2023年12月9日に開催された「令和5年度医療事故調査制度管理者・実務者セミナー」で、「センター報告を行えば裁判官の心証が良くなる」との解説があった。これは誤導であろう。医療事故調査制度を運用する日本医療安全調査機構が誤った理解をしているとしか思えない。この発想の底辺には、「センター報告を行わない」=「隠ぺい」との誤った先入観があるのではないだろうか。
医療事故調査制度は「医療の内」の制度であり、「医療安全」の制度である。一方、裁判は「医療の外」の制度であり、「紛争解決」の制度である。この2つを混同してはならない。医療法は、「医療の内」の「医療安全」の制度として「医療事故」という用語を法的に定義した。裁判は「医療の外」の「紛争解決」の手段であり、「医療過誤」か否かが争われるのである。医療事故調査制度の「医療事故」か否かと、紛争の争点となる「医療過誤」か否かは、まったく個々別々に決められるものである。したがって、「医療事故」であっても「医療過誤」でないケースもあると同様に、「医療過誤」であっても「医療事故」でないケースもありえる。
医療事故調査制度の「医療事故」に該当すれば、センターに報告されるのであり、「医療事故」でないケースはセンターに報告されないというだけのことである。

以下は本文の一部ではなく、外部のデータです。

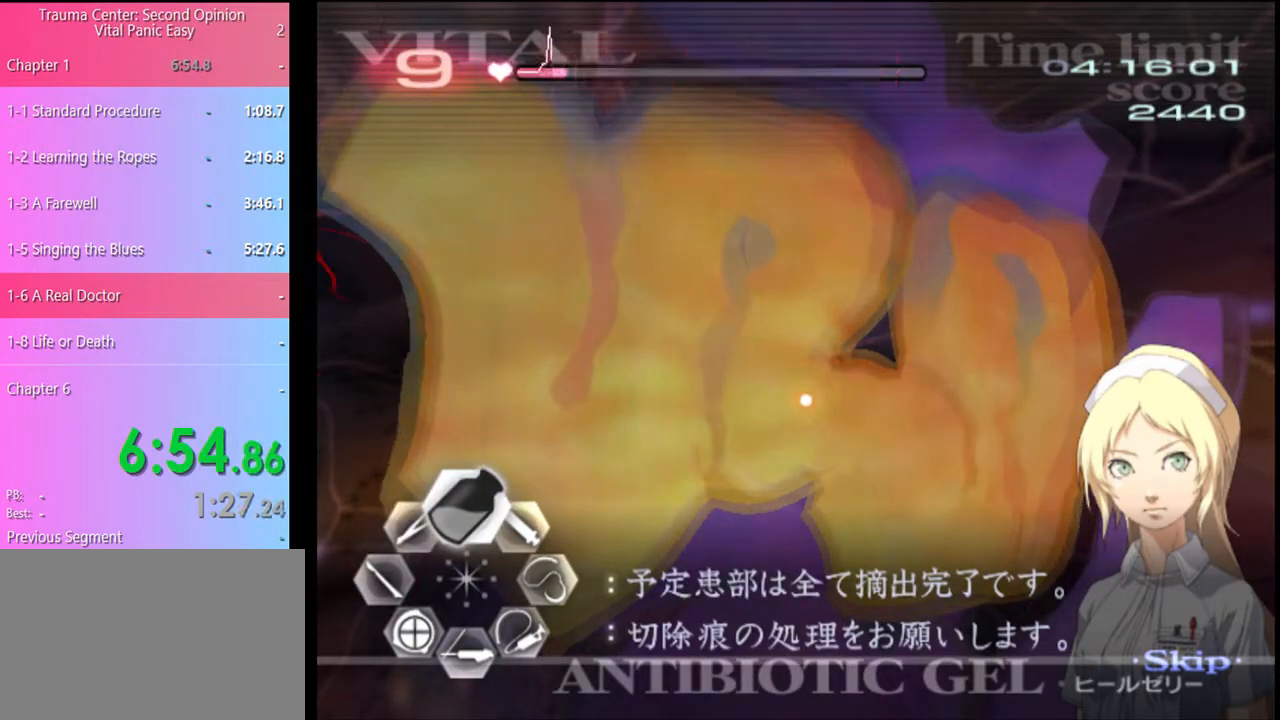
{"keys": [], "mouse": [], "events": []}
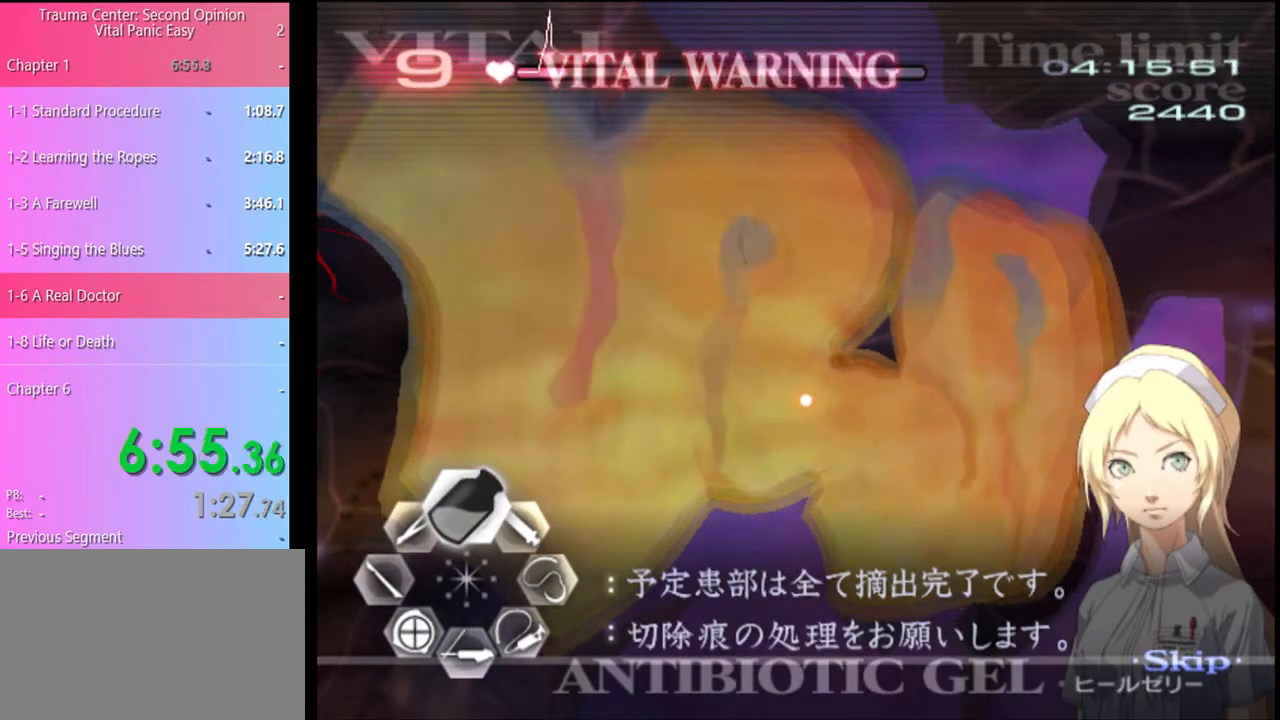
{"keys": [], "mouse": [], "events": []}
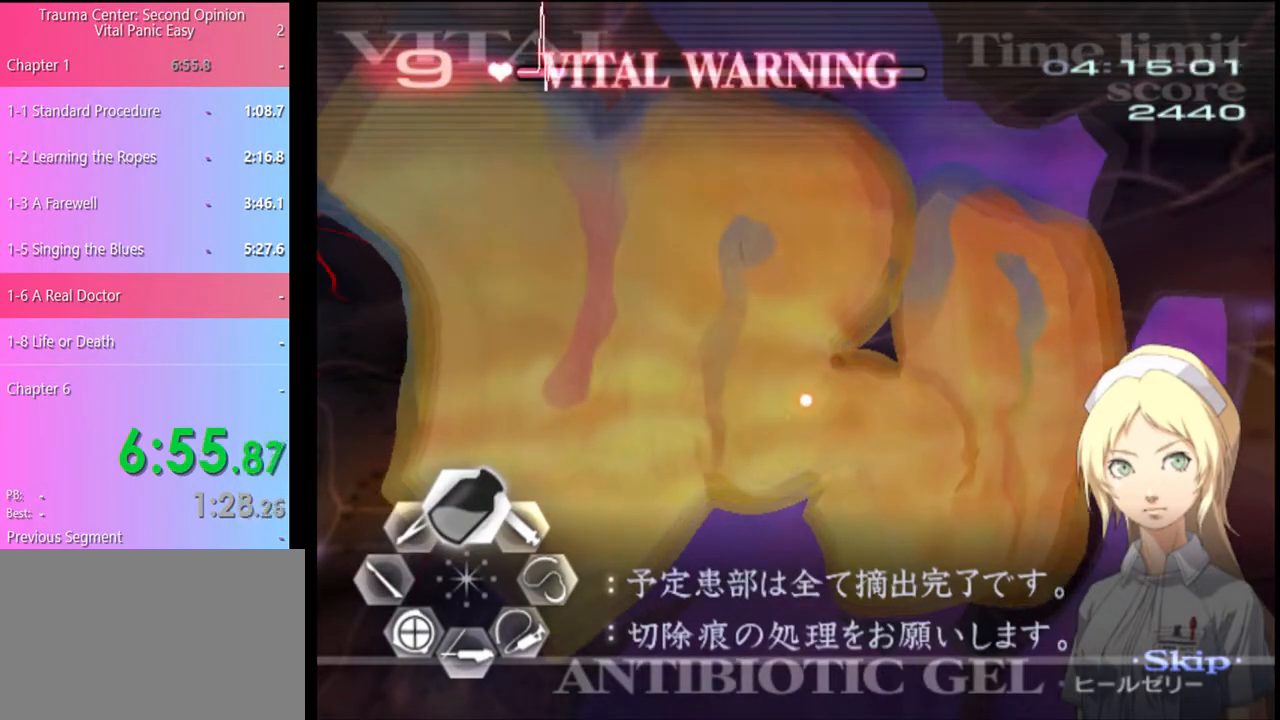
{"keys": ["a", "s"], "mouse": [], "events": [[200, "a", "down"], [233, "s", "down"]]}
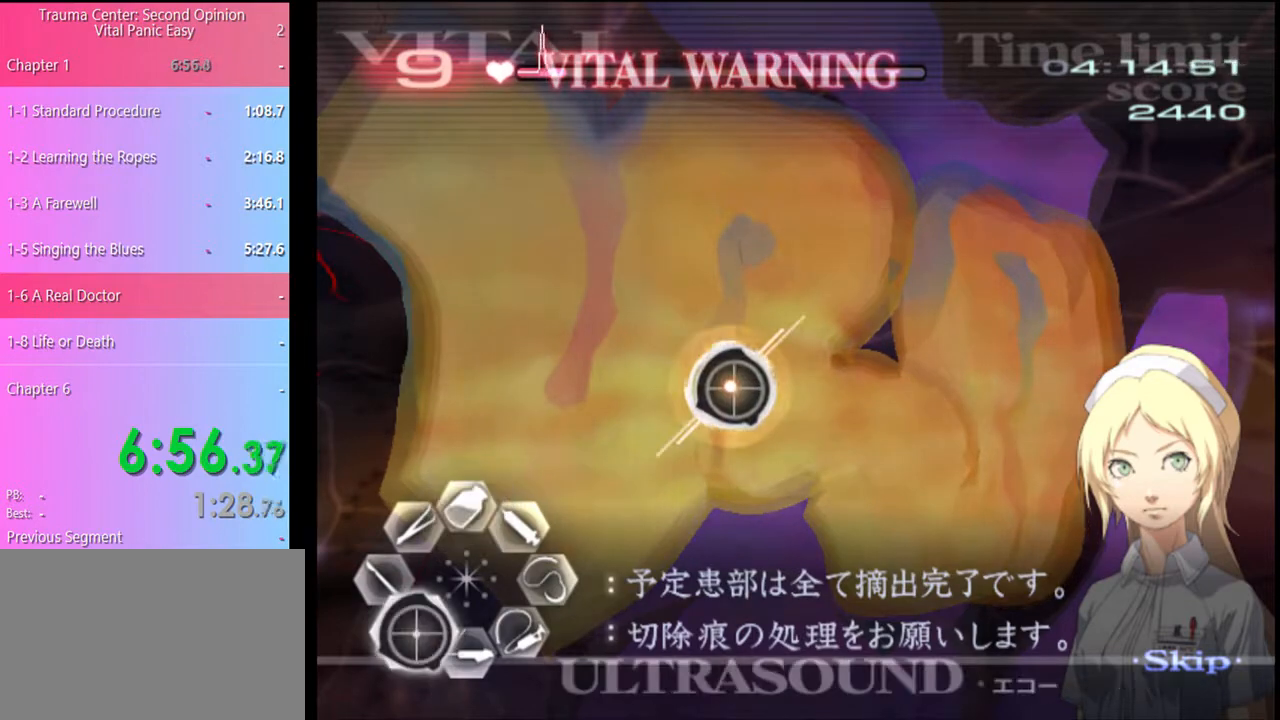
{"keys": ["a", "s"], "mouse": [], "events": []}
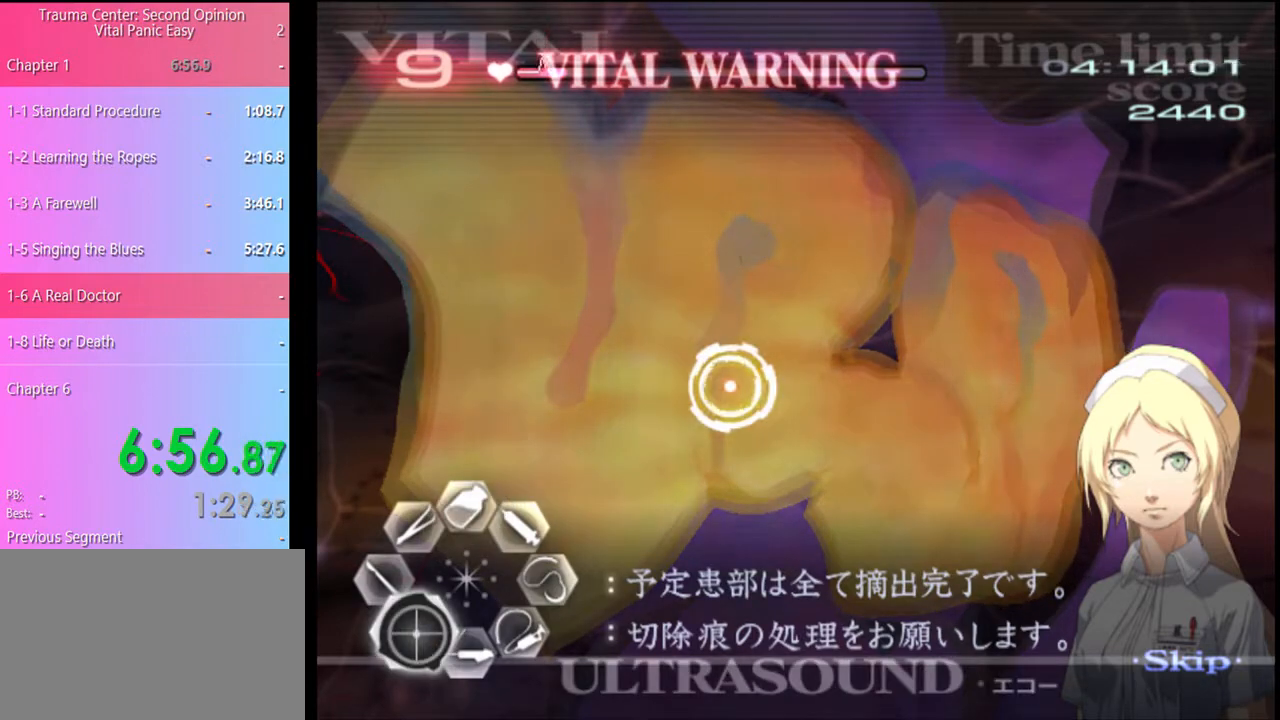
{"keys": ["a", "s"], "mouse": [], "events": []}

ここで、「医療過誤」の有無を問う裁判の話が出てくるはずがなく、「裁判官の心証」などという話が出てくるはずもないのである。「裁判官の心証」を持ち出すこと自体、講師が制度を理解していないのではないだろうか。
ちなみに、念のために触れておくと、日本医療法人協会は、医療事故調査制度の原則①に「遺族への対応が第一であること」を挙げており、本制度外で遺族への説明をしっかり行うべきであると述べている。本制度外で発生したことを遺族にしっかり説明するのであるから「隠ぺい」ではない。裁判官の心証に関係するのは、センター報告を行ったか否かではなく、本制度外での遺族への説明をしっかり行ったか否かであろう。「センター報告を行えば裁判官の心証が良くなる」というのは、制度に対する無理解による発言であり、日本医療安全調査機構への報告数を増やさんがための誇大広告と言えるのではないだろうか。